Every Wednesday, listeners tune in to classical music radio program "Performance Today" to test their ears on the program's popular "Piano Puzzlers."

Host Fred Child calls a listener and together they try to guess which popular song composer Bruce Adolphe has disguised in the style of a well-known classical composer.

The tune could be a folk song, a children's song, a Broadway show tune or even a familiar melody from the world of classical music. It could be a Frank Sinatra number with Beethoven's flair, a Wizard of Oz favorite in the style of Bach, or a Haydn-esque rendition of "Hey Jude."

"When we started doing the Piano Puzzlers 12 years ago, I thought we would get half a dozen people to call at first and that would be that. Six hundred of these later ... it's more and more demand," Child said.

As part of the Savannah Music Festival, Child and Adolphe will bring their Piano Puzzlers to live, local audiences March 24. Audience members can attempt to suss out the tunes hidden within Adolphe's intricate compositions as a group and individually.

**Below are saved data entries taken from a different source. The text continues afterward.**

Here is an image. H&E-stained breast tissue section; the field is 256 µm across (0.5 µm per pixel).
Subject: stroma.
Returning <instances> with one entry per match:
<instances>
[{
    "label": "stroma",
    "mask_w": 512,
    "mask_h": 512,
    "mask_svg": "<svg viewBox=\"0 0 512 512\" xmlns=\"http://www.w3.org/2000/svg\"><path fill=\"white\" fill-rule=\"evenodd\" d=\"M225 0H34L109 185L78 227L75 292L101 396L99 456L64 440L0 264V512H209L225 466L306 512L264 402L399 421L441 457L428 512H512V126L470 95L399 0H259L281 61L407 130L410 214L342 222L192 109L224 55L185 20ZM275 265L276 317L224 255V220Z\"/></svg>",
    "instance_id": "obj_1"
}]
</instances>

Adolphe does give hints, and Child is on hand to offer help and insight, but he doesn't know the answers beforehand either.

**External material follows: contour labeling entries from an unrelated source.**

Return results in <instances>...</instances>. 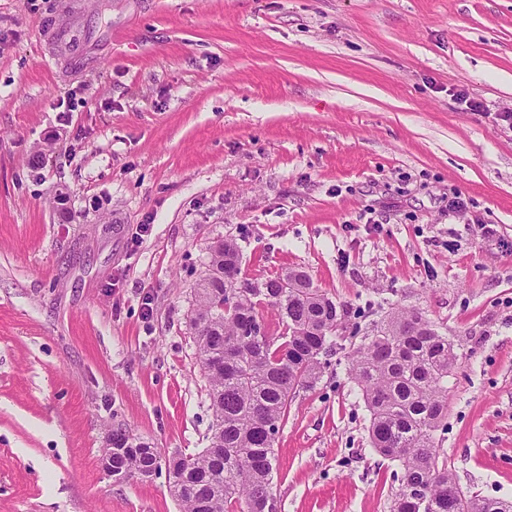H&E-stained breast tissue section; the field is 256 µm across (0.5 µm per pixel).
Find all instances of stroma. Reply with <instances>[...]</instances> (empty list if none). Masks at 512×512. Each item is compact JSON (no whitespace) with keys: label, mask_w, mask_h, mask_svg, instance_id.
Wrapping results in <instances>:
<instances>
[{"label":"stroma","mask_w":512,"mask_h":512,"mask_svg":"<svg viewBox=\"0 0 512 512\" xmlns=\"http://www.w3.org/2000/svg\"><path fill=\"white\" fill-rule=\"evenodd\" d=\"M507 112L512 0H0V512H181L101 454L117 424L206 448L187 316L226 238L359 330L442 324L436 440L463 489L512 500ZM368 426L330 356L277 435L278 512H390Z\"/></svg>","instance_id":"35a3bbf8"}]
</instances>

"I've been sitting next to Bruce for every one of these, but there are times when I am stumped and the listener gets it. I am endlessly astonished at the acuity of our radio listeners," Child said.

Festival shows are especially fun, Child added, because it gets him out of the radio booth, where it is often just him and a microphone. In addition to his "Performance Today" duties, Child is the host for a number of live concert broadcasts, including the "Live from Lincoln Center," the only live performing arts series on television. Before that he worked for NPR, WNYC in New York and Oregon Public Broadcasting.

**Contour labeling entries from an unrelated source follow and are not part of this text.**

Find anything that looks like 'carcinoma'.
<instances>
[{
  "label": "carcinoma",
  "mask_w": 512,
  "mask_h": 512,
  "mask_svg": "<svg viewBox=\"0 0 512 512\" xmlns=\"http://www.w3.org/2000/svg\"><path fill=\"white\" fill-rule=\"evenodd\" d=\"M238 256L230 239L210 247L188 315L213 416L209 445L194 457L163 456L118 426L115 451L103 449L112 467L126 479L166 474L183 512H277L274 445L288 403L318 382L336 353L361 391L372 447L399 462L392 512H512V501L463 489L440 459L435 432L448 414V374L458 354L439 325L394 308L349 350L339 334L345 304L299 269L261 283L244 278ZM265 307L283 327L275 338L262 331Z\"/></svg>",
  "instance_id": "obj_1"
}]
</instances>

He's been doing radio for so long that people can recognize him just by his voice. At a restaurant, or on the subway, people will turn and say, "Wait a minute, are you Fred Child?"

"Compared to say, Meryl Streep, it's exceedingly rare, but it does happen from time to time," Child said.

As a classical music authority, Child is surrounded by concertos, symphonies and sonatas all day long. He feels lucky to be so in touch with what's happening with classical music, he said. But off the clock, Child chooses to listen to other genres, whether it's Americana, Irish or the latest singers and songwriters.

"In fact, some of the people at Savannah (Music) Festival are some of my favorites," Child said. "I'm a head-over-heels fan of the Punch Brothers. And Jason Isbell, too."

And sometimes Child gets away from music altogether, preferring to hike, cycle or climb frozen waterfalls near his home in Minnesota. Music and outdoor activity scratch the same itch, he said.

"There's that satisfaction that comes from a great hike or a great climb that feels really similar to the satisfaction that comes from hearing an amazing piece of music," he said. "That sense of wonder, that sense of discovery. I love it in both of those things."

As for the "Piano Puzzlers," the sense of discovery and learning are part of what make them so popular, Child said. And the fact that it's a fun game.

"We always take (classical music) so darn seriously. To have fun like this with classical music every single week is great," Child said. "But on a more serious side, I think it has changed the way a lot of people listen to music."

Besides guessing songs and composers, the Puzzlers help listeners differentiate signature music styles. The way Adolphe and Child discuss classical music is light and approachable. Adolphe might explain what a chromatic harmony is, or hint that the tune starts with the treble. Child might remind listeners about certain musical periods, or encourage them to think about a piece differently.

It's great in that it's subversively educational, Child said.

"You start to listen differently to music. As you listen to a piece of music go by, you might listen more critically and have more tools for listening carefully."